This file has been truncated. show original

nhat · January 4, 2020, 5:26am

Thanks @ITzhangqiang. Sadly, the problematic node was restarted. Can you turn off the trace log and turn it on again when the problem reoccurs?

PUT /_cluster/settings
{
  "transient": {
    "org.elasticsearch.index.engine.Engine.BD": null
  }
}

nhat · January 4, 2020, 5:28am

@ITzhangqiang Can you also share ES log from data-06? Thank you!

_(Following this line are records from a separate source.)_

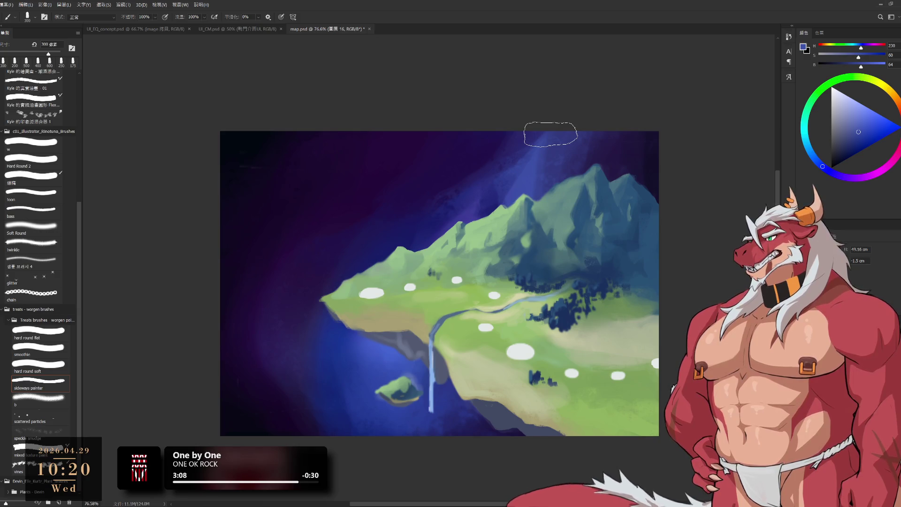
{"action": "left_click", "coordinate": [429, 366], "text": "ctrl"}
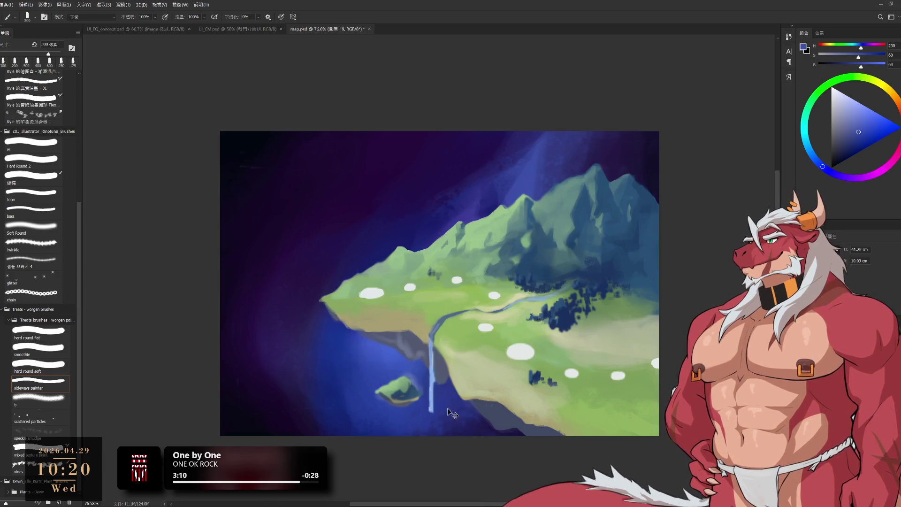
Extend the waterfall's pale blue down to the bottom edge with a fine brush tip.
{"action": "left_click", "coordinate": [433, 389], "text": "alt"}
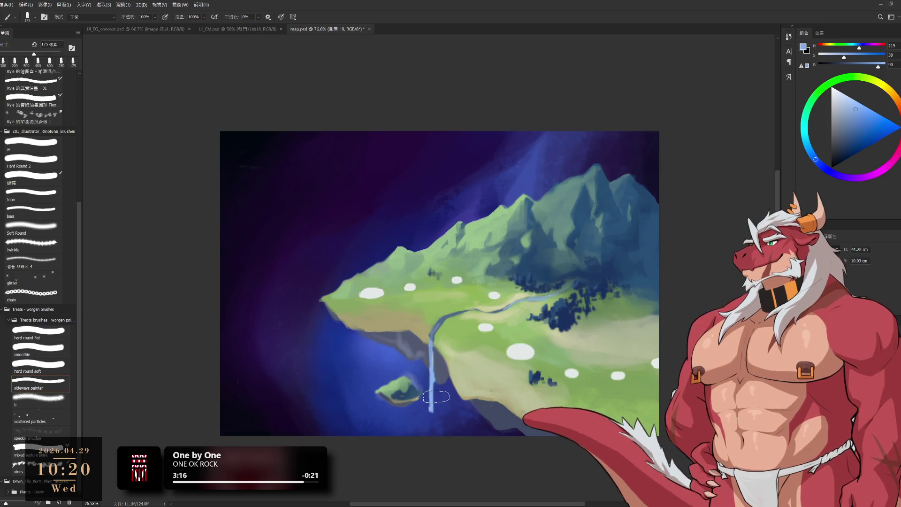
{"action": "key", "text": "bracketleft"}
{"action": "key", "text": "bracketleft"}
{"action": "key", "text": "bracketleft"}
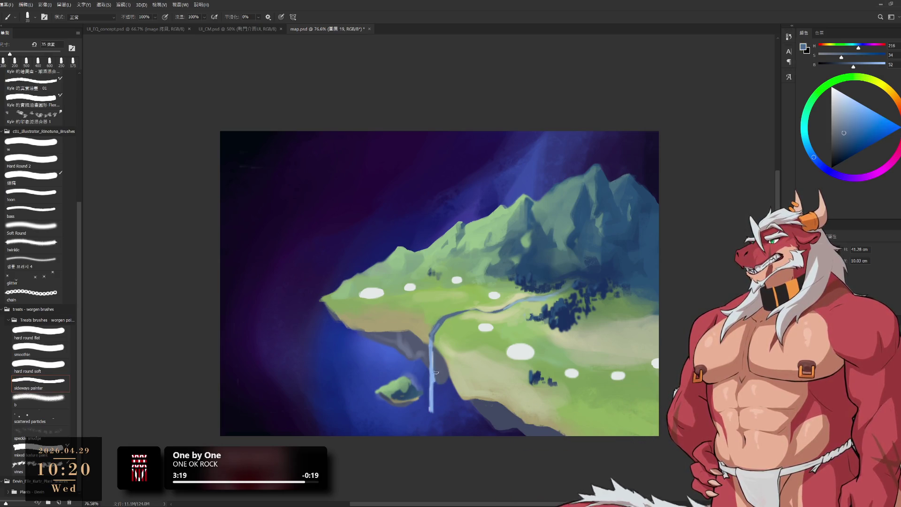
{"action": "key", "text": "bracketleft"}
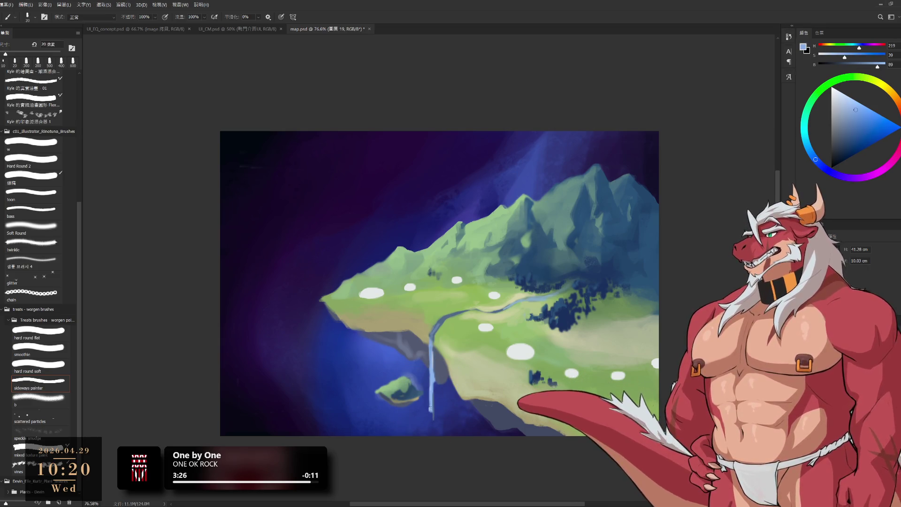
{"action": "key", "text": "bracketleft"}
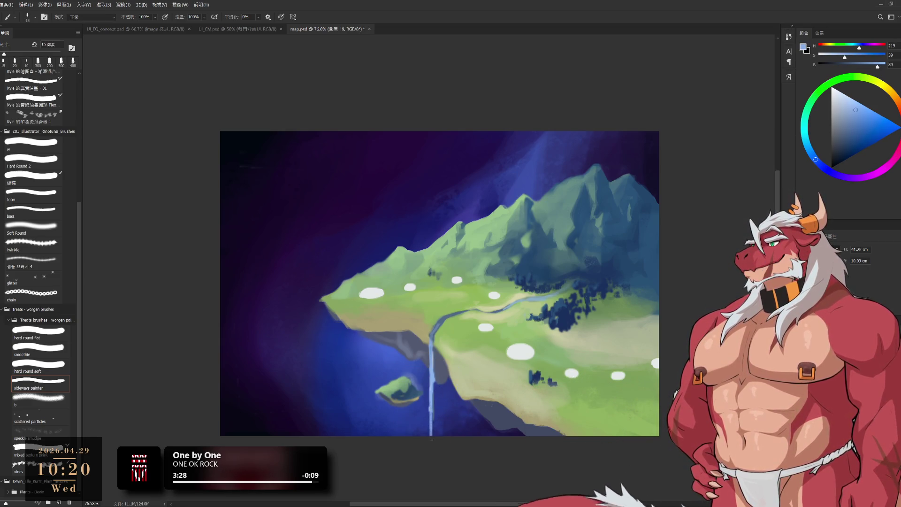
{"action": "left_click_drag", "start_coordinate": [444, 368], "coordinate": [492, 282]}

ITzhangqiang · January 4, 2020, 5:47am

@nhat Thankyou for your reply，I upload data-06 log .
https://github.com/ITzhangqiang/test_Elasticsearch7.4/blob/master/logs-from-es-data-in-es-data-6%20(1).rar

ITzhangqiang · January 4, 2020, 5:49am

no problem.

Armin_Braun · January 5, 2020, 2:29pm

I wonder since all these problems appear to turn up on data-6 and the stack traces look like data-6 is simply taking forever on one thread that is Runnable doing work while some other thread is blocked on the lock held by the working thread, could it be that this is rather a system problem
with data node 6 that shows up via ES here?
It's somewhat suspicious that first a write thread gets seemingly stuck on doing work and now the CS applier state seems to have locked up.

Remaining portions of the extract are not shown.